苦しい経験も貴重な学習の機会
中野さんは、相互理解を促進することは高度な学問のようなものだと語る。国や民族の間の和解や理解には長い年月が必要と。どんなに良いことでも、すぐにやってすぐに良い効果が出るとは限らない。だがそれをわかった上で、第一歩を踏み出すことが重要とも。
中日交流にはこれまでも、相互理解に力を注いだ先輩たちがいる。大変な苦労をした先輩たちに、中野さんは、「『お疲れ様でした』と言いたい」と語る。「私も中日相互理解のために出来る限り貢献したい」。中野さんはそのため、呼びかけに応えるようにしている。
それにしても困難なことも多かった。中野さんは、苦労した思い出を語ってくれた。ある時、北京から列車で徐州(江蘇省)に行き、現地の活動に参加した。当時は高速鉄道もなく、列車はすべて普通で、車内の環境も簡素なものだった。翌日、北京で早朝から始まる番組収録のため、中野さんは深夜、列車で北京に帰らなければならなくなった。車内はとても寒く、睡眠不足も加わって、震えや、めまいもした。また雲南省の西双版納(シーサンパンナ)の野外収録に参加した時には、あまりの暑さで熱中症を起こし川に落ち、大変な思いをしたこともあった。

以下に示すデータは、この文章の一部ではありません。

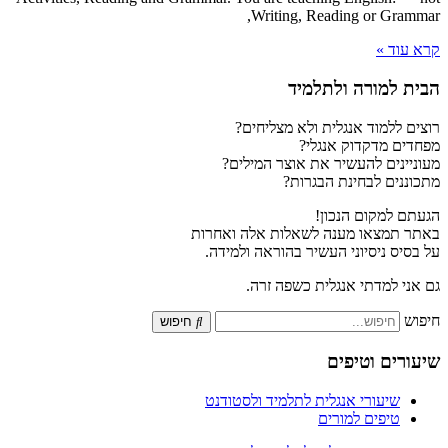
Writing, Reading or Grammar,
קרא עוד »
הבית למורה ולתלמיד
רוצים ללמוד אנגלית ולא מצליחים?
מפחדים מדקדוק אנגלי?
מעוניינים להעשיר את אוצר המילים?
מתכוננים לבחינת הבגרות?
הגעתם למקום הנכון!
באתר תמצאו מענה לשאלות אלה ואחרות
על בסיס ניסיוני העשיר בהוראה ולמידה.
גם אני למדתי אנגלית כשפה זרה.
חיפוש
חיפוש
שיעורים וטיפים
שיעורי אנגלית לתלמיד ולסטודנט
טיפים למורים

「あまりに困難だったので、中国での活動を続けるか何度も悩んだ」という中野さんだが、「誰かに『こういう困ったことがあるので、手を貸してくれないか』と言われると、少し迷っても、『わかりました』と結局引き受けてしまう」という。
中野さんにとって、旅行とさまざまな人との交流は、大切な学びの場だった。「中国各地を訪れ、多くの人と出会い、時には楽しく、時には苦しい経験をした」。こうした経験を中野さんは思いがけない貴重な経験だったと思っている。「驚くほど困難な経験でも、その後に人はもっと優しくなれる」。